Leading strategic expert Hugh White, a professor at the Australian National University, said yesterday that China had overtly built up its capacity to between 600 and 700 missiles to make a political point - that it would not tolerate any move by Taiwan to declare itself independent.
Reading political points into military build-ups isn't always safe, but I find this reasonable.

No missile defence system could stop them, because the numbers were so great, Professor White said. "And missile defence is a raw numbers game."
The professor is correct that Taiwan will be not be able to stop every missile, especially since at present only the northern half of the island is protected by Patriot missiles (to the best of my knowledge). Taiwan can use its Patriots to attrit those incoming missiles, reducing their destructive capacity. Lets play the "raw numbers game." My calculations of the subject tell me that accounting for mechanical malfunctions (a modest 10%), missile defenses (50% as a ball park estimate, until Taiwan runs out of missiles), and strategic reserves (1/3 seems to be the rule), about 320 missiles will hit their targets.
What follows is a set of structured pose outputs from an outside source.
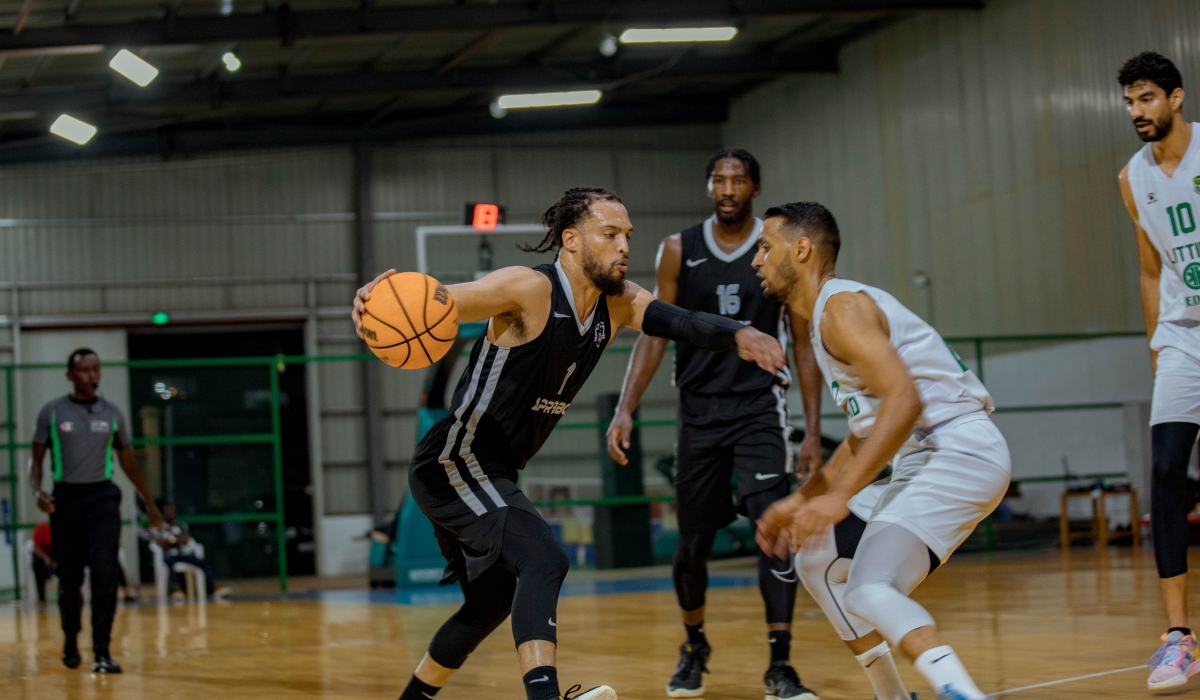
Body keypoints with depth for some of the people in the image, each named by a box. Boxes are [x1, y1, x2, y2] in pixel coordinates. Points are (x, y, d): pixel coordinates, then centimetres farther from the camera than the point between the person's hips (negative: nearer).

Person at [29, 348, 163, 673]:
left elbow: (128, 462, 17)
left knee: (105, 572, -13)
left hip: (101, 496, 0)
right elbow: (37, 460, 5)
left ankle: (101, 652, -13)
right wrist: (38, 491, -15)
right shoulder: (52, 412, 2)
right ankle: (70, 641, 31)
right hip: (65, 497, 0)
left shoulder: (112, 413, 7)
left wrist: (149, 503, 19)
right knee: (69, 578, 7)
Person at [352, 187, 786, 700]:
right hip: (452, 465, -10)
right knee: (543, 561, -29)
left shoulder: (618, 303, 2)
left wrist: (739, 335, -34)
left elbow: (681, 322, -14)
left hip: (492, 475, 10)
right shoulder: (529, 289, -19)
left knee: (492, 603, 23)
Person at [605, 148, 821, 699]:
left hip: (760, 409, -2)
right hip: (699, 411, 2)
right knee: (692, 544, 9)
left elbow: (804, 344, 1)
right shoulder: (679, 250, 2)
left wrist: (813, 431, -4)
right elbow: (655, 333, 3)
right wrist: (625, 410, -8)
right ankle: (694, 648, 35)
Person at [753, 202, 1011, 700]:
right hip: (925, 459, 11)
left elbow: (904, 400, -25)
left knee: (868, 592, -23)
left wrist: (840, 496, -28)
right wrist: (800, 501, 25)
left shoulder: (842, 307, -11)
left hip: (959, 451, -11)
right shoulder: (826, 316, 21)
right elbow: (866, 434, 28)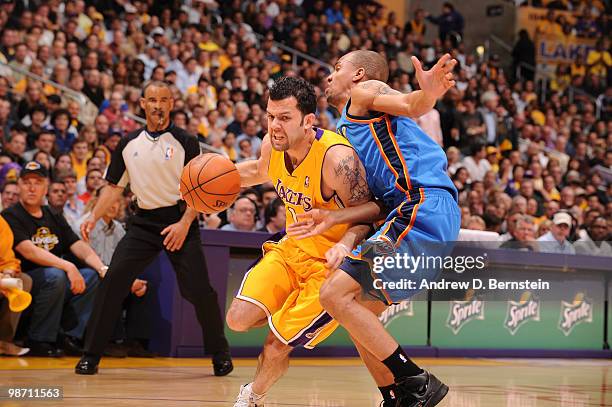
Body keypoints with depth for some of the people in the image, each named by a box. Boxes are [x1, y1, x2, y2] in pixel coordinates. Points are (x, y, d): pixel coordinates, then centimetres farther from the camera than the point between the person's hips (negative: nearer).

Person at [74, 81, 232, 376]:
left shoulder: (185, 142, -2)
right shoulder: (129, 144, 9)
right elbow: (114, 186, 14)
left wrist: (185, 224, -16)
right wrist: (94, 216, 1)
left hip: (179, 221, -3)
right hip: (144, 221, 3)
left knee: (198, 289, -7)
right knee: (112, 282, -11)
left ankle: (220, 354, 14)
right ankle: (91, 356, -4)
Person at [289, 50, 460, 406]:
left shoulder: (365, 91, 8)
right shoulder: (350, 130, 31)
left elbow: (412, 106, -15)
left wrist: (430, 92, -38)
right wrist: (333, 219, 7)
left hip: (423, 208, -10)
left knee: (335, 294, -14)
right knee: (359, 307, 16)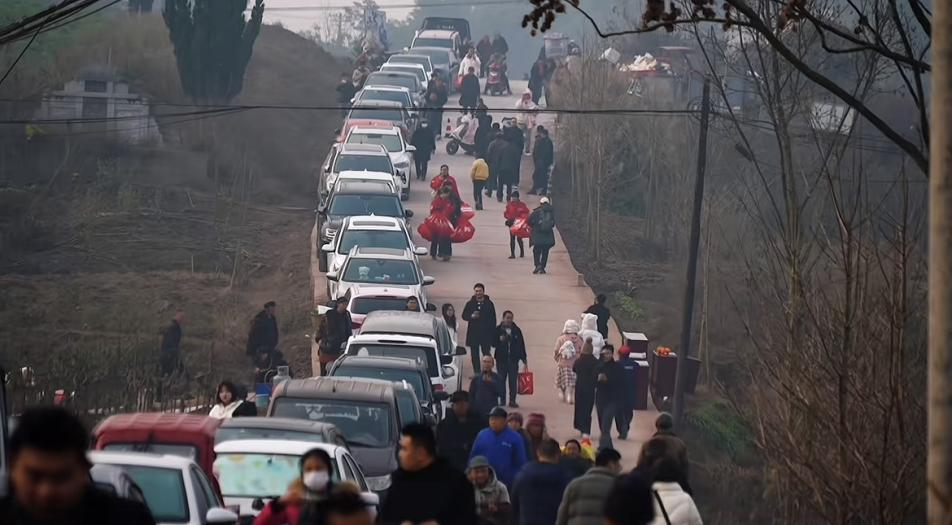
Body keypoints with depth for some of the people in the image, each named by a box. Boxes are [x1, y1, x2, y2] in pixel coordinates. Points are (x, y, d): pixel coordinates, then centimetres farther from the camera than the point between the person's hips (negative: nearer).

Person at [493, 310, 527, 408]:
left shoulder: (517, 330, 6)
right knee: (501, 380, 2)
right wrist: (500, 340, -19)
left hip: (513, 359, 0)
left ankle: (512, 401, 0)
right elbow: (493, 343, 2)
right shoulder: (498, 330, 2)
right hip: (501, 359, 0)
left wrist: (524, 359, 7)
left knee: (513, 381, -4)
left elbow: (521, 345, 9)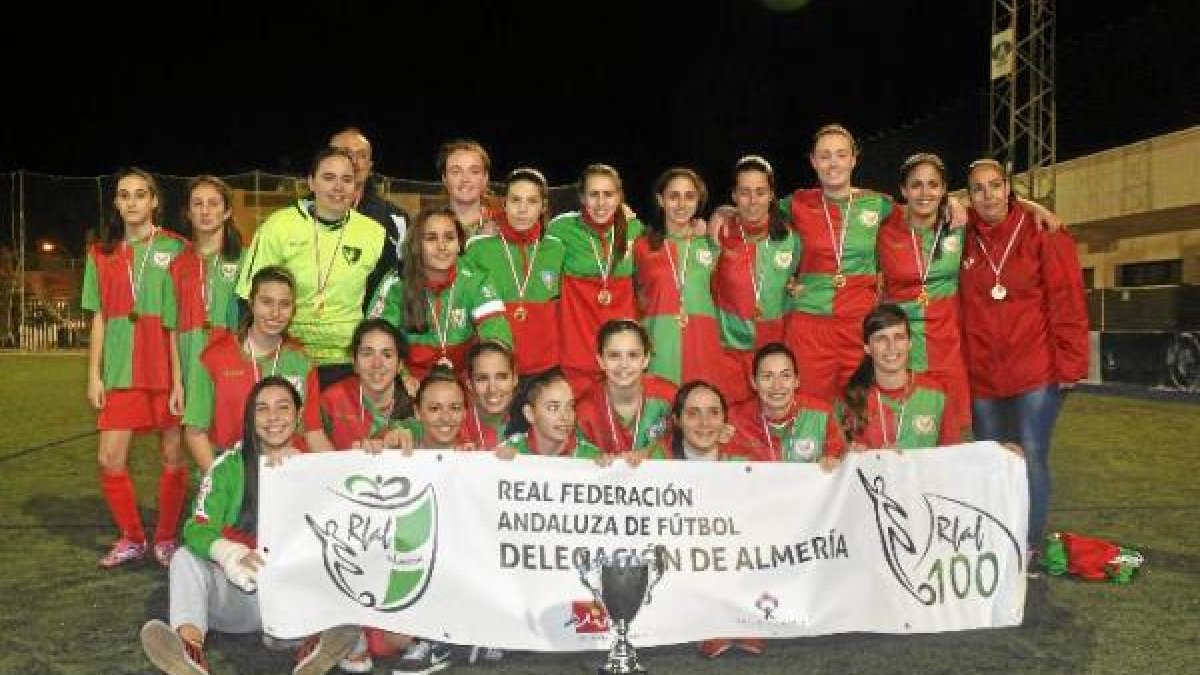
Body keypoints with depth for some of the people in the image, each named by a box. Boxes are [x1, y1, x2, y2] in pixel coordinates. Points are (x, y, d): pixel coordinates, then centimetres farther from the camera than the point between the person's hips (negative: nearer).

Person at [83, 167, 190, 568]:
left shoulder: (174, 248, 0)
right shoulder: (102, 254, 10)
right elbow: (100, 319, 12)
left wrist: (182, 376, -8)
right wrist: (94, 375, 6)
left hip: (166, 368, -3)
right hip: (121, 370, 3)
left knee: (174, 456, 3)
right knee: (109, 459, 0)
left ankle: (165, 538, 21)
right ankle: (131, 539, 19)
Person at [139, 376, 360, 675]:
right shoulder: (230, 466, 1)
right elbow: (197, 529, -12)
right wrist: (233, 557, -33)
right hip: (236, 589, 0)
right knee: (185, 558, -23)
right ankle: (191, 650, -51)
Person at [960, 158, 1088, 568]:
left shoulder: (1042, 234, -3)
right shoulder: (963, 240, 5)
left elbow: (1067, 302, -7)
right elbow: (957, 305, 7)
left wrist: (1069, 363, -11)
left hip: (1036, 370, -3)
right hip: (981, 376, 3)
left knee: (1031, 458, -1)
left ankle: (1031, 549, 14)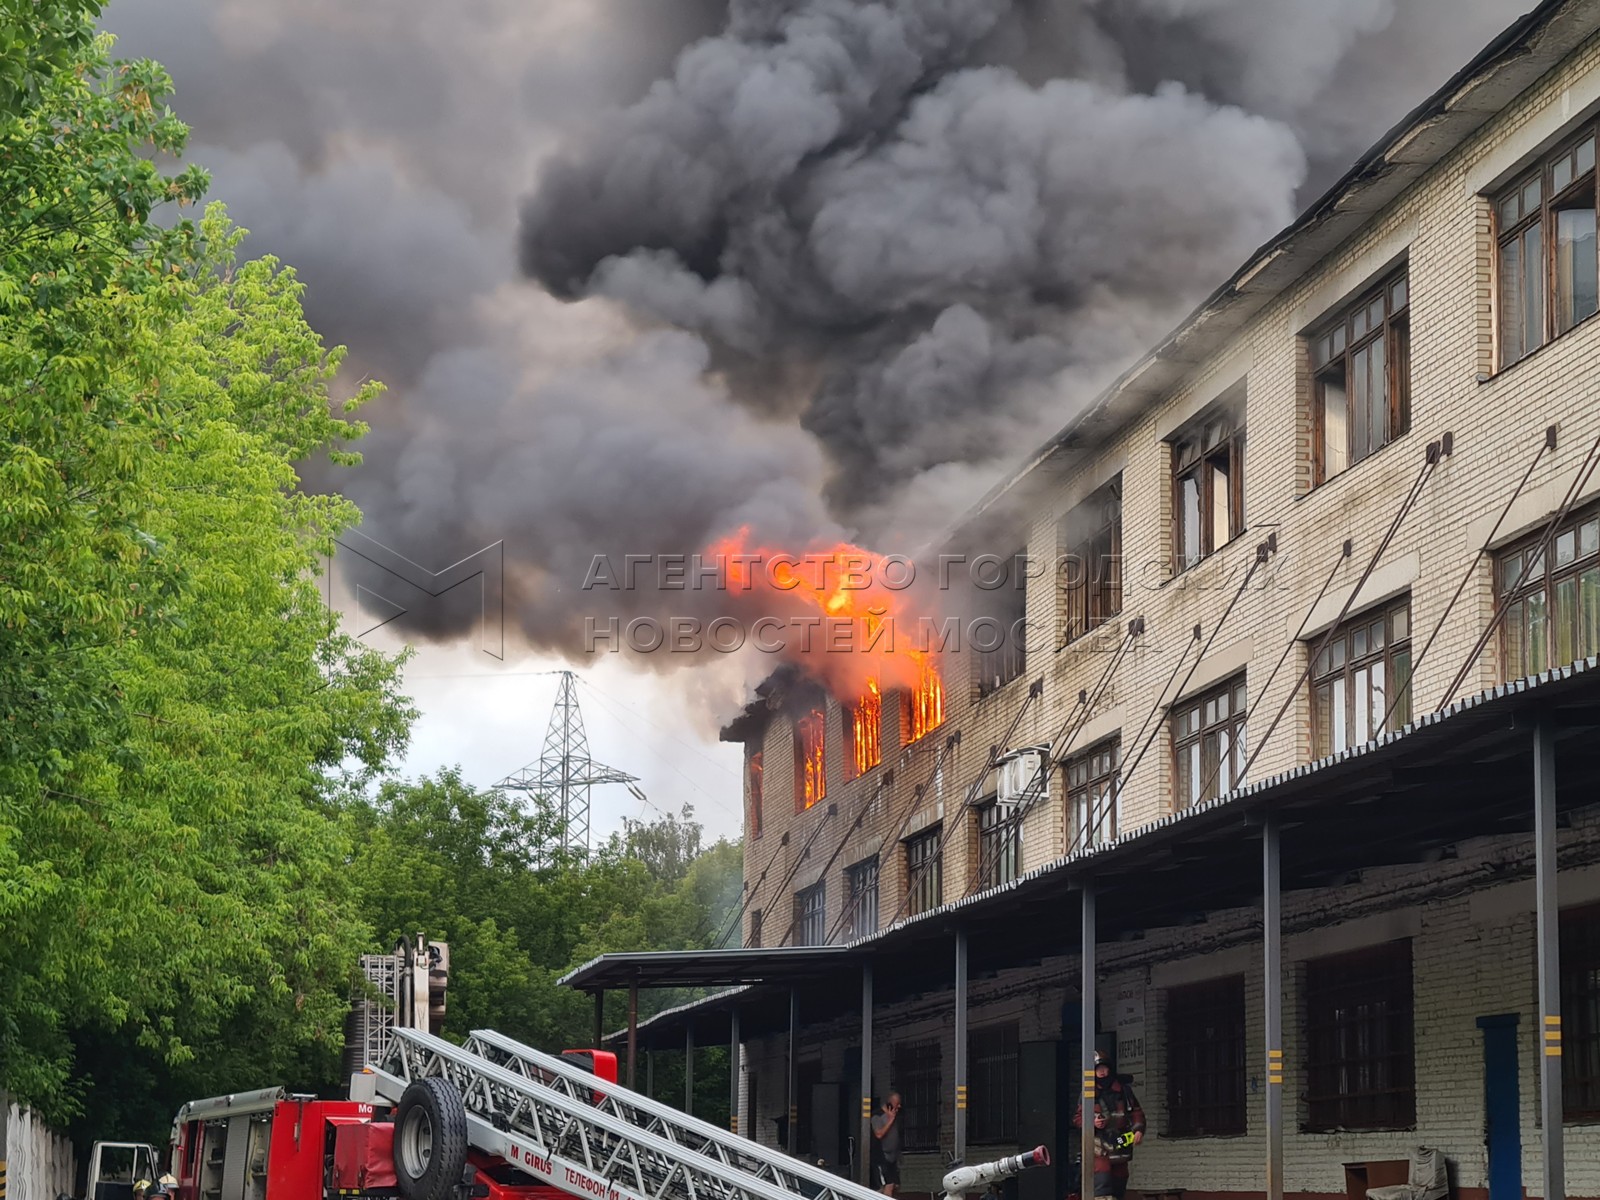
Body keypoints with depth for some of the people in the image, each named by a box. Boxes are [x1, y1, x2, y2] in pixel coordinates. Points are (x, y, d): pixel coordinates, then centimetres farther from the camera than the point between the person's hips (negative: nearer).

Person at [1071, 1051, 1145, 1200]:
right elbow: (1077, 1118, 4)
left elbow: (1136, 1112, 12)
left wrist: (1138, 1130, -5)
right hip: (1099, 1149, -4)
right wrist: (1092, 1123, -15)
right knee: (1103, 1183, -23)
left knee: (1119, 1187, 8)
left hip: (1120, 1147, 4)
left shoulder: (1123, 1091, 9)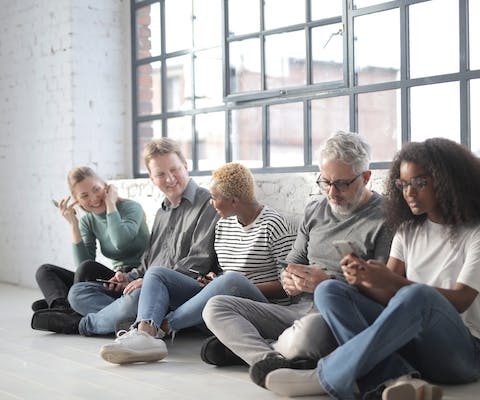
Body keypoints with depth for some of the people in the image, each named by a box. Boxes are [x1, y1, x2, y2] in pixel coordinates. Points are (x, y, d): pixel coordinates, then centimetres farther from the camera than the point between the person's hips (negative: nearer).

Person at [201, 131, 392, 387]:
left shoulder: (384, 219, -5)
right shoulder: (315, 211, 17)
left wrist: (329, 282, -20)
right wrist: (289, 279, 1)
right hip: (298, 309, 7)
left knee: (308, 330, -43)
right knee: (215, 307, -7)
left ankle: (241, 344, -14)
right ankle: (272, 359, -31)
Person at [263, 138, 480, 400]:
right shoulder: (409, 230, 15)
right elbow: (389, 294, 4)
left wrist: (390, 281, -26)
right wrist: (363, 280, -20)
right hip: (408, 341, 6)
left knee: (417, 294, -37)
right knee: (329, 290, -14)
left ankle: (328, 377, -32)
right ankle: (395, 379, -36)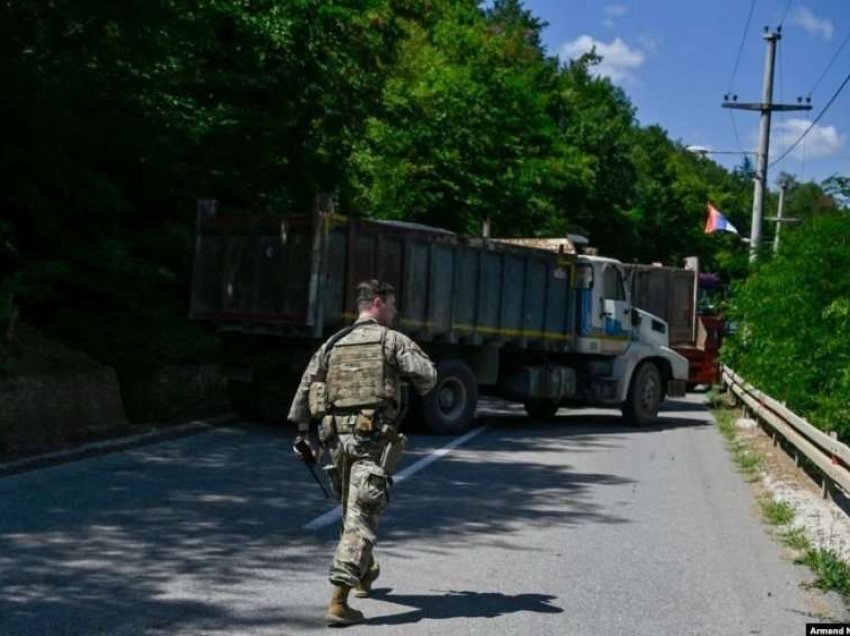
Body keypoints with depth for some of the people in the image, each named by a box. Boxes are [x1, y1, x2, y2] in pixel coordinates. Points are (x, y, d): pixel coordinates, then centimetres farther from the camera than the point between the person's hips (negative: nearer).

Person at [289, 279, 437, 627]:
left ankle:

"The number of Chinese missiles gives Beijing a lot of political and strategic flexibility," Professor White said. "It could, for instance, fire off 20 missiles and say, 'What do you think of that?' - leaving a lot of rounds in its locker.
The problem with this is one of accuracy that is further elucidated in the following sentence:
And if China did decide it wanted to take even stronger action, it could target power stations and airstrips and ports and army barracks, and could stop Taiwan functioning for awhile."
Taiwan probably wouldn't be overly intimidated by attempts to hit specific buildings, because they would either miss the target or be so inefficient as to demonstrate the missiles' impotence. With a circular error probability of 200-280 meters, it would take 44 CSS-6s or 23 CSS-7s to destroy a target with 75% certainty, which doesn't seem to be particularly intimidating to me. Using between one out of every 30 of your missiles (or 1/15 with the less accurate missiles) to have a three-in-four chance of destroying one building won't scare anyone into submission. If China has upgraded all of its missiles with GPS-guidance systems, a technology China is rumored to be deploying on its most advanced missiles (NOT all of them), China could reasonably expect to destroy 240 non-hardened targets with its 320 missiles that reach their targets or 461 targets if no missiles were held in reserve. Once again, not particularly devastating and certainly not enough to "stop Taiwan functioning."

The author, or the professor guiding him, seems to believe that every missile China launches will hit its target. That is not a reasonable assumption. Let's hope that China is not as prone to miscalculation.